* start *

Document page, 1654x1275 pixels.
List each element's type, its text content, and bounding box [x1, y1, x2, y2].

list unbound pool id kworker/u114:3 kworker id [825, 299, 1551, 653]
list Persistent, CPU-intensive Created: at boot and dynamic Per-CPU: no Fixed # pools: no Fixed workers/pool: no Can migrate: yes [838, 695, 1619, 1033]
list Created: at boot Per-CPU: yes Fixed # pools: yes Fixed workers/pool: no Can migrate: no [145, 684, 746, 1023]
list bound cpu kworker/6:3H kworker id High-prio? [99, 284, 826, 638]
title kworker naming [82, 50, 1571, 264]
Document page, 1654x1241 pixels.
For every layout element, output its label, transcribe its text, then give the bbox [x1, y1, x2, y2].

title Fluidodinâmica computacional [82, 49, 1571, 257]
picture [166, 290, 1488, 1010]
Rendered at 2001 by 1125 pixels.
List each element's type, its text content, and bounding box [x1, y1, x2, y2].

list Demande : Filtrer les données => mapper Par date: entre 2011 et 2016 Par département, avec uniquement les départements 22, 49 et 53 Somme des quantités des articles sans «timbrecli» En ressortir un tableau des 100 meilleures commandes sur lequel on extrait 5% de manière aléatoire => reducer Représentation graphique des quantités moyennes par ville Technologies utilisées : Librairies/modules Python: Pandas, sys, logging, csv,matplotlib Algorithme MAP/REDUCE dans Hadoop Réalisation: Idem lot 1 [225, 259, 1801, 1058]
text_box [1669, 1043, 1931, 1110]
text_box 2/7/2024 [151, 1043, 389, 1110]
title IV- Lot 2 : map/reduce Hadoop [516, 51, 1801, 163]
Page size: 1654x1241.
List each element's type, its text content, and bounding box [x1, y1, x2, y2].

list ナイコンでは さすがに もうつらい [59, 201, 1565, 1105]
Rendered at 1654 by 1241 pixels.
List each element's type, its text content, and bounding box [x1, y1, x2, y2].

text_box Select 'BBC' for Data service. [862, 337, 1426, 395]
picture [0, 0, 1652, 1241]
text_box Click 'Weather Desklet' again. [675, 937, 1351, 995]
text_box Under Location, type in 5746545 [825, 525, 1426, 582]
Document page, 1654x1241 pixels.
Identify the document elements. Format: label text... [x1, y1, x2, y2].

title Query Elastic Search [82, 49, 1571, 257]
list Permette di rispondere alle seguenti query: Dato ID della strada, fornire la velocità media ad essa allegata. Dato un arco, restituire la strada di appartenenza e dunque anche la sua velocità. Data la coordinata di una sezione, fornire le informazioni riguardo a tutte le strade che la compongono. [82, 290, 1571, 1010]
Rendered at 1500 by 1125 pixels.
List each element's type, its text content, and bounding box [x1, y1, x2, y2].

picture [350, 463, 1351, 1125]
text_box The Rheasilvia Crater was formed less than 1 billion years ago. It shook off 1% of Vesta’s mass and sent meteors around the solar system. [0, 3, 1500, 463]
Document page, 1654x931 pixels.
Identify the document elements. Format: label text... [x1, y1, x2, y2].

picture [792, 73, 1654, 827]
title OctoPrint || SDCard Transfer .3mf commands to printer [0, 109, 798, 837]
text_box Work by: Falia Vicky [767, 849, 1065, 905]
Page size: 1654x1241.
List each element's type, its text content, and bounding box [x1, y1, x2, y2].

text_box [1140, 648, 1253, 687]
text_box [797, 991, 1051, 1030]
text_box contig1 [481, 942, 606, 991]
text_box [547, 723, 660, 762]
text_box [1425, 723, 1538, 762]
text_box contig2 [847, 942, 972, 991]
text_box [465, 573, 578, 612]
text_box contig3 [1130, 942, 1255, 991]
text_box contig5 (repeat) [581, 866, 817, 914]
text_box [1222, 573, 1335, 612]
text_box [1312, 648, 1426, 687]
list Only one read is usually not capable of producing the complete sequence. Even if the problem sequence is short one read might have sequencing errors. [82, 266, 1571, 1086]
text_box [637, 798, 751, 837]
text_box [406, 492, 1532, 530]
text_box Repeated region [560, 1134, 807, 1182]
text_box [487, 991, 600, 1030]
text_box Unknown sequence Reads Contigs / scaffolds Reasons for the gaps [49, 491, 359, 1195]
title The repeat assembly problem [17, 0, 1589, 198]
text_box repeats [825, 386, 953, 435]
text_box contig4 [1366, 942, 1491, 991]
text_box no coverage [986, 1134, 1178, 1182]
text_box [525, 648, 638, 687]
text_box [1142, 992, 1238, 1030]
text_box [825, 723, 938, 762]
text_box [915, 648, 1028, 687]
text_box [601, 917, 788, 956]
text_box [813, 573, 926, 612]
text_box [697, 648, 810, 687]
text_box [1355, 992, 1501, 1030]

* end *

→ Written problem: Reproduce the material above word for word, from its first line through the line that contains "list ナイコンでは さすがに もうつらい [59, 201, 1565, 1105]".

→ Exercise output:
Document page, 1654x1275 pixels.
List each element's type, its text content, and bounding box [x1, y1, x2, y2].

list unbound pool id kworker/u114:3 kworker id [825, 299, 1551, 653]
list Persistent, CPU-intensive Created: at boot and dynamic Per-CPU: no Fixed # pools: no Fixed workers/pool: no Can migrate: yes [838, 695, 1619, 1033]
list Created: at boot Per-CPU: yes Fixed # pools: yes Fixed workers/pool: no Can migrate: no [145, 684, 746, 1023]
list bound cpu kworker/6:3H kworker id High-prio? [99, 284, 826, 638]
title kworker naming [82, 50, 1571, 264]
Document page, 1654x1241 pixels.
For every layout element, output its label, transcribe its text, then give the bbox [x1, y1, x2, y2].

title Fluidodinâmica computacional [82, 49, 1571, 257]
picture [166, 290, 1488, 1010]
Rendered at 2001 by 1125 pixels.
List each element's type, its text content, and bounding box [x1, y1, x2, y2].

list Demande : Filtrer les données => mapper Par date: entre 2011 et 2016 Par département, avec uniquement les départements 22, 49 et 53 Somme des quantités des articles sans «timbrecli» En ressortir un tableau des 100 meilleures commandes sur lequel on extrait 5% de manière aléatoire => reducer Représentation graphique des quantités moyennes par ville Technologies utilisées : Librairies/modules Python: Pandas, sys, logging, csv,matplotlib Algorithme MAP/REDUCE dans Hadoop Réalisation: Idem lot 1 [225, 259, 1801, 1058]
text_box [1669, 1043, 1931, 1110]
text_box 2/7/2024 [151, 1043, 389, 1110]
title IV- Lot 2 : map/reduce Hadoop [516, 51, 1801, 163]
Page size: 1654x1241.
List each element's type, its text content, and bounding box [x1, y1, x2, y2].

list ナイコンでは さすがに もうつらい [59, 201, 1565, 1105]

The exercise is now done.